He narrows his eyes. “I’m not sleeping on the fucking lounge, Tully.”
“Okay.” I smile. It really is fun being a bitch to him. This could be my new hobby. “I’m going to bed. Lock up when you leave.”
“What?” He laughs without humour. “You’re not fucking going to bed.”
I climb into bed and turn the light off.
“As the operation’s manager, I have not signed you off your shift yet. You still have work to do. Hours and hours of hard labour.”
I smile into my pillow at him playing along with me.
“You don’t have any managerial powers today. Time out overrules any operation management. Get on the sofa.”
“You’re fucking unbelievable,“ he mutters under his breath as he walks back into the living room.
I smile into my pillow again.
“Never once, in my entire life, have I been told to sleep on the lounge,” he mutters in disgust. I can hear him pacing back and forth as he decides what to do. “I’m going home.”
“That’s a pity,” I call. “I’ll miss you at breakfast. I wanted to go to the beach, too.”
“The carrot your dangling isn’t that tempting. I can get eggs and sunshine anywhere,” he calls, but I can tell he’s spreading out the blankets on the lounge.
“Okay.” I smile. “I might need my sunscreen rubbed in, that’s all, but it’s okay. I’ll get someone else to do it.”
“Fuck, Tully!” he snaps. “I swear to God, you are pissing me off big time. Stop threatening me.”
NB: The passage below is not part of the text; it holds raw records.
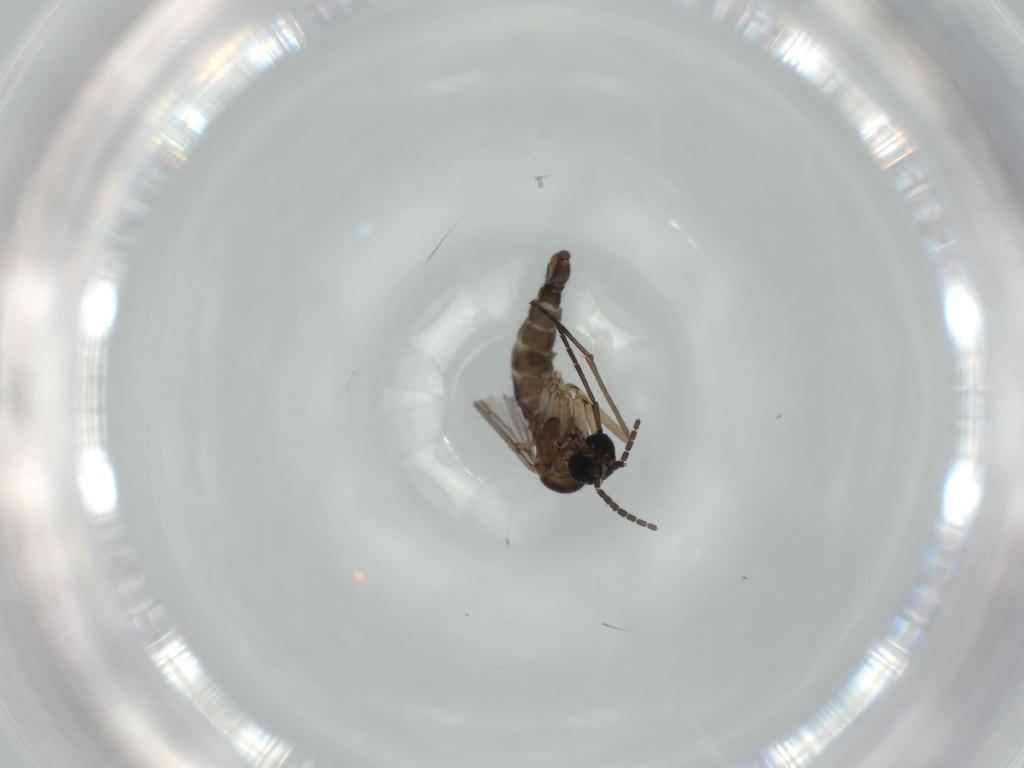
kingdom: Animalia
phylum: Arthropoda
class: Insecta
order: Diptera
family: Sciaridae
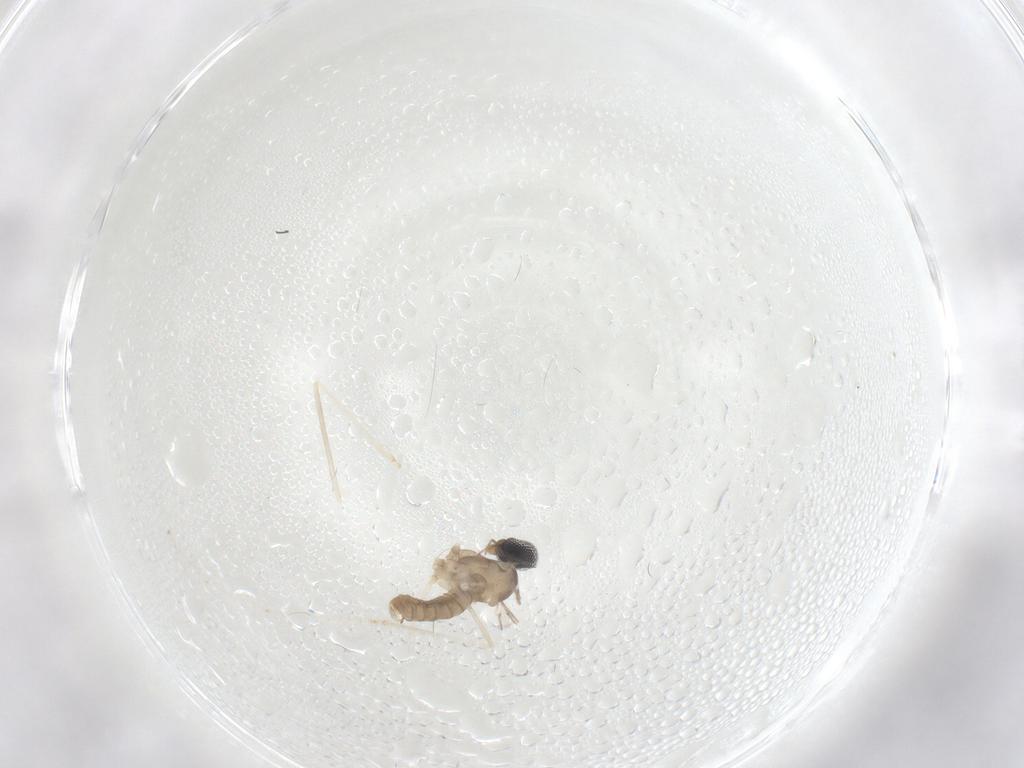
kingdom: Animalia
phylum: Arthropoda
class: Insecta
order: Diptera
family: Cecidomyiidae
I giggle into my pillow. Big dope.
“Good night, Captain Cranky Pants,” I call.
There’s silence for a while. I hear the lock on the front door click and then the creak of the lounge as he lies down. I smile again. Did I just win that fight?
“Goodnight, wench.” He finally tuts.
I giggle and pull my blankets up to snuggle in.
I hear him groan. “This lounge is harder than the fucking floor.”
“Sleep on the floor then,” I call back. “I’m glad it will be softer for you.” I giggle as I imagine him on the cold, hard floor. “I like how you’re thinking outside the box with your problem solving.” I put my hand over my mouth to stop myself from laughing out loud. “Keep this up and you might be in for a promotion.”
“Fuck off,” he mutters into his pillow, and I hear him punch it three times.
I smile broadly and close my eyes.
Disciplining Brock Marx could be fun.
I wake to the sunshine streaming through my bedroom windows. I must have forgotten to close my drapes last night. I inhale deeply, roll over, and I begin to doze back off.
Hang on. My eyes snap open. Is Brock here?
I sit up in a rush and listen. I can’t hear anything.
I quietly climb out of bed and sneak into the living room. My eyes widen at the sight in front of me.
Holy mother of fuck.
Brock is lying on his back wearing only his little black boxer briefs. His blankets are thrown on the floor along with his clothes. One hand is up behind his head, the other down his pants as he holds his dick. His legs are spread wide and he is sleeping like a baby. My eyes roam over the perfect specimen. What the hell? I didn’t know men who looked like this actually existed.
He’s huge, buff, and looks like some kind of stripper that you would pay anything to see. His stomach is a mass of ripples, and he has a scattering of dark hair on his chest as well as a small trail that runs from his navel, disappearing into his briefs. His dark eyelashes flutter, and his big pouty lips make me want to bend down and kiss them.
I watch him for a moment, how do I handle this?
The horn bag in me wants to straddle him and ride him ‘til dusk. The prude in me wants to sit down and talk sensibly with him about his appalling behaviour.
The bitch in me wants to fight him.
But it’s all of me who wants to spend time with him today. Like a puzzle I need to complete, I just want to know what makes him tick.
As I watch him, my mind goes to Simon. I frown to myself, wondering what he’s doing now and who he’s doing it with.
I used to always think we were soul mates, but maybe we were just young and naïve. It makes me sad to think that we may have lost what we had. He’s due back in a couple of months, and the last time I spoke to him he said he was moving in with me. To be honest, I don’t even know what I want anymore. I don’t think he does, either. But we have to try; we said we would.
Is it fair to Brock to start something when I know it already has an expiry date?